Lens distortion estimation records:
[Start of Attachment]

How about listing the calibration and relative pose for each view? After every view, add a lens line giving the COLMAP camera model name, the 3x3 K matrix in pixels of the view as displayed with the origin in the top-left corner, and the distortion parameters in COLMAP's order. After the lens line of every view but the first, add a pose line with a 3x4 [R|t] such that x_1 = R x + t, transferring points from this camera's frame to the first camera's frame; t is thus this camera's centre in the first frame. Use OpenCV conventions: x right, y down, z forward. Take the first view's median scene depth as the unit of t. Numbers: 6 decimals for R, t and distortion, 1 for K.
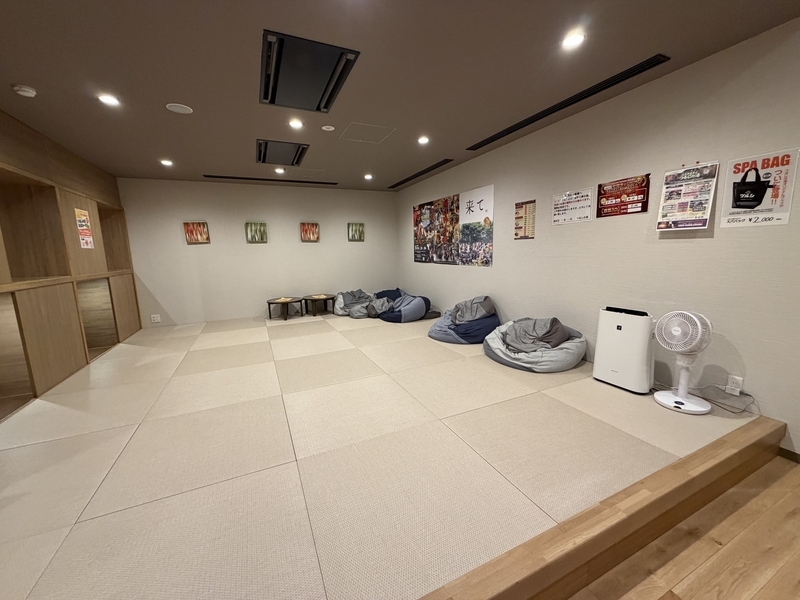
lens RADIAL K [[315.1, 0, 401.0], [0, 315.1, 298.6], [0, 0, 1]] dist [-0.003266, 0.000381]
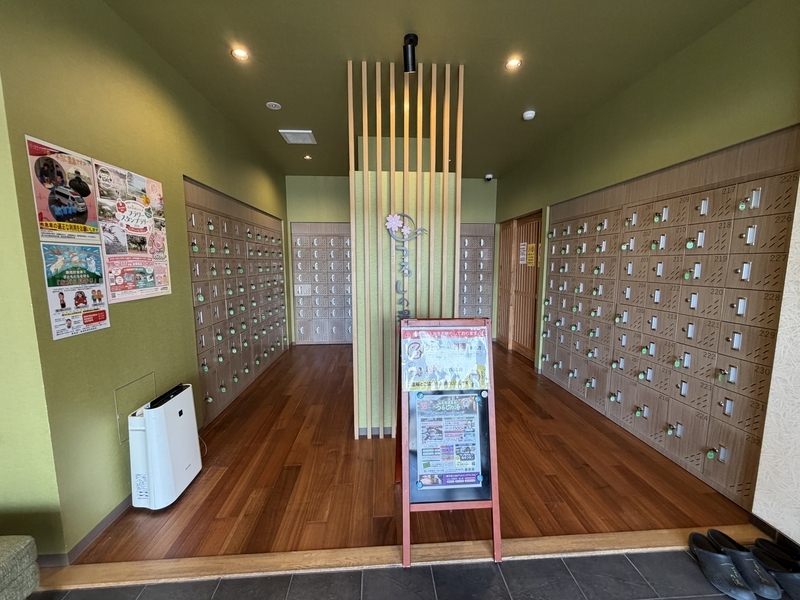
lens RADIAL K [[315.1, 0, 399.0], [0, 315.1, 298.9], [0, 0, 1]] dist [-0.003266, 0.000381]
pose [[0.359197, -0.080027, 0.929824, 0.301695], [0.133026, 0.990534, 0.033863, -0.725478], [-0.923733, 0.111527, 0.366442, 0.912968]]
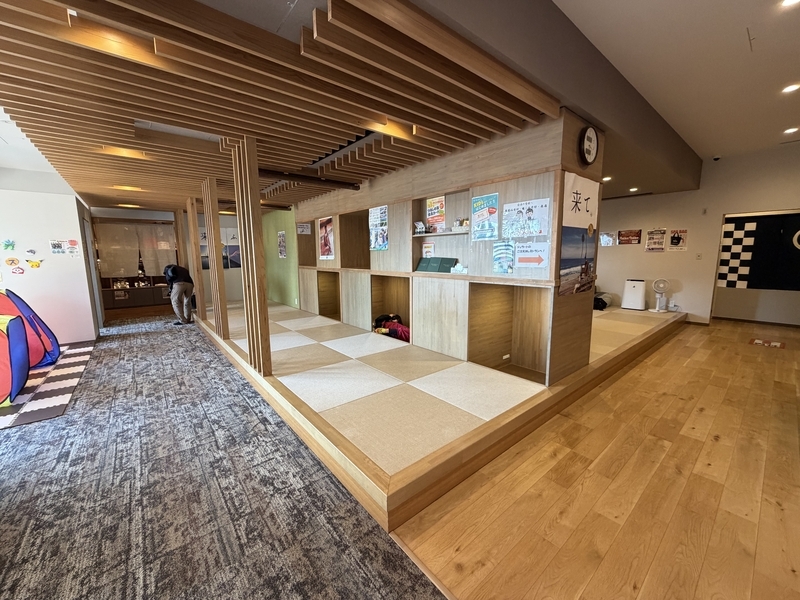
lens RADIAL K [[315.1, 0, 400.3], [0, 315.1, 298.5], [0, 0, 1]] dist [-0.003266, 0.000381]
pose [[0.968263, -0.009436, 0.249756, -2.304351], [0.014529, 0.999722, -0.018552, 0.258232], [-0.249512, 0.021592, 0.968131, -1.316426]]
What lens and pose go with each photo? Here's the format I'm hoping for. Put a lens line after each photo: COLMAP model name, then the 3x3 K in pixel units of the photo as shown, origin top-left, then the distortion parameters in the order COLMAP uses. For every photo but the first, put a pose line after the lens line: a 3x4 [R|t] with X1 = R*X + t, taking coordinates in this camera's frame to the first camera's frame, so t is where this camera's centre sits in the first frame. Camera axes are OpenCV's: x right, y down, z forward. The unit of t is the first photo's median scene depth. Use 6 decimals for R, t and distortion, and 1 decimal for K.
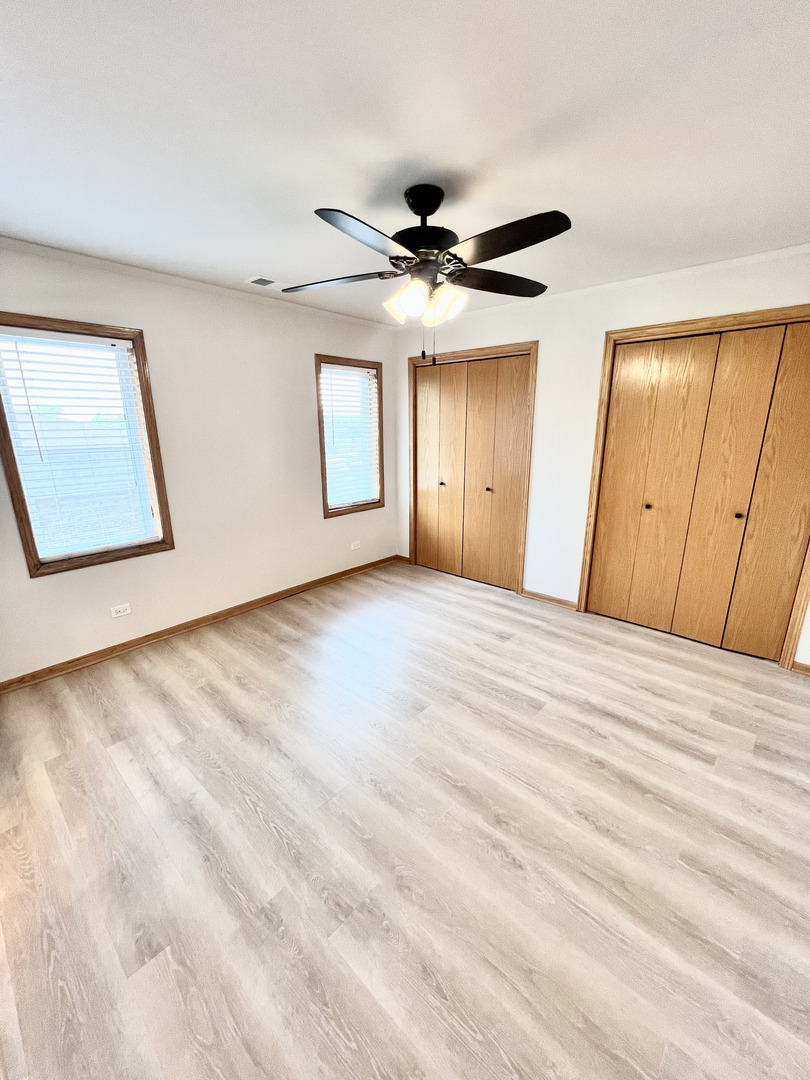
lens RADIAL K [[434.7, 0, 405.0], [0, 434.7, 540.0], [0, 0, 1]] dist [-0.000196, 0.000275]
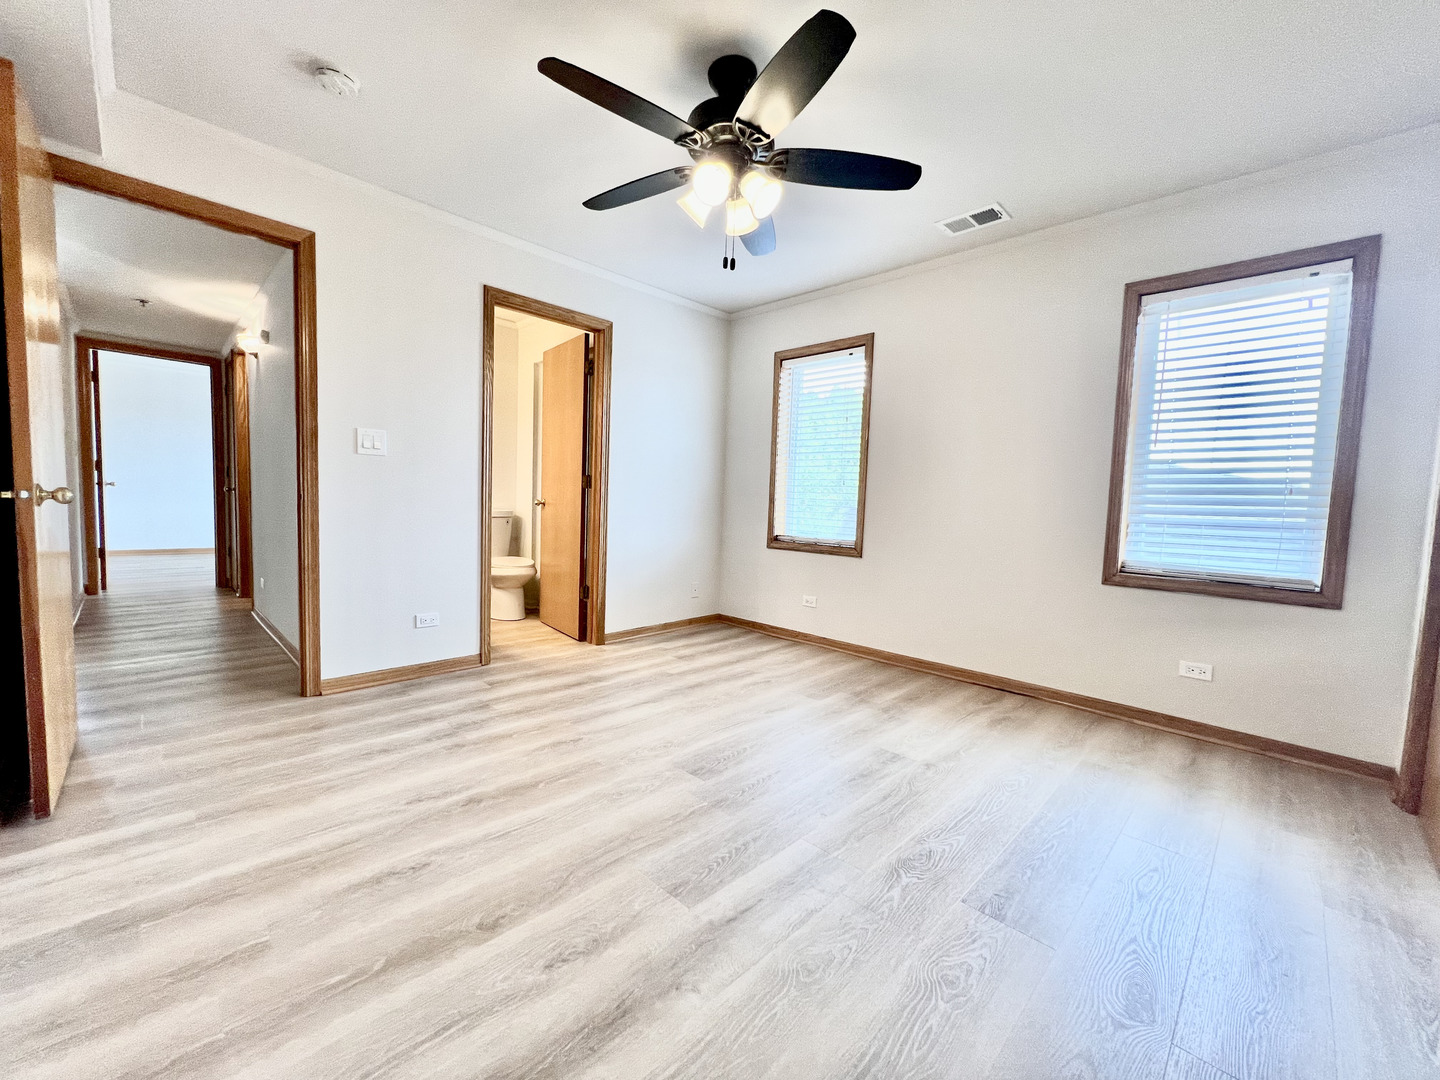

[End of Attachment]

Retype the stretch from the line containing "What lens and" through the end of the records, leaving out the pictures.

What lens and pose go with each photo? Here's the format I'm hoping for. Put a lens line after each photo: COLMAP model name, then the 3x3 K in pixel units of the photo as shown, origin top-left, then the distortion parameters in the order COLMAP uses. For every photo but the first, put a pose line after the lens line: a 3x4 [R|t] with X1 = R*X + t, taking coordinates in this camera's frame to the first camera's frame, so t is where this camera's centre sits in the first frame. Camera axes are OpenCV's: x right, y down, z forward. The unit of t is the first photo's median scene depth. Use 6 decimals for R, t and distortion, and 1 decimal for K.
lens RADIAL K [[434.7, 0, 405.0], [0, 434.7, 540.0], [0, 0, 1]] dist [-0.000196, 0.000275]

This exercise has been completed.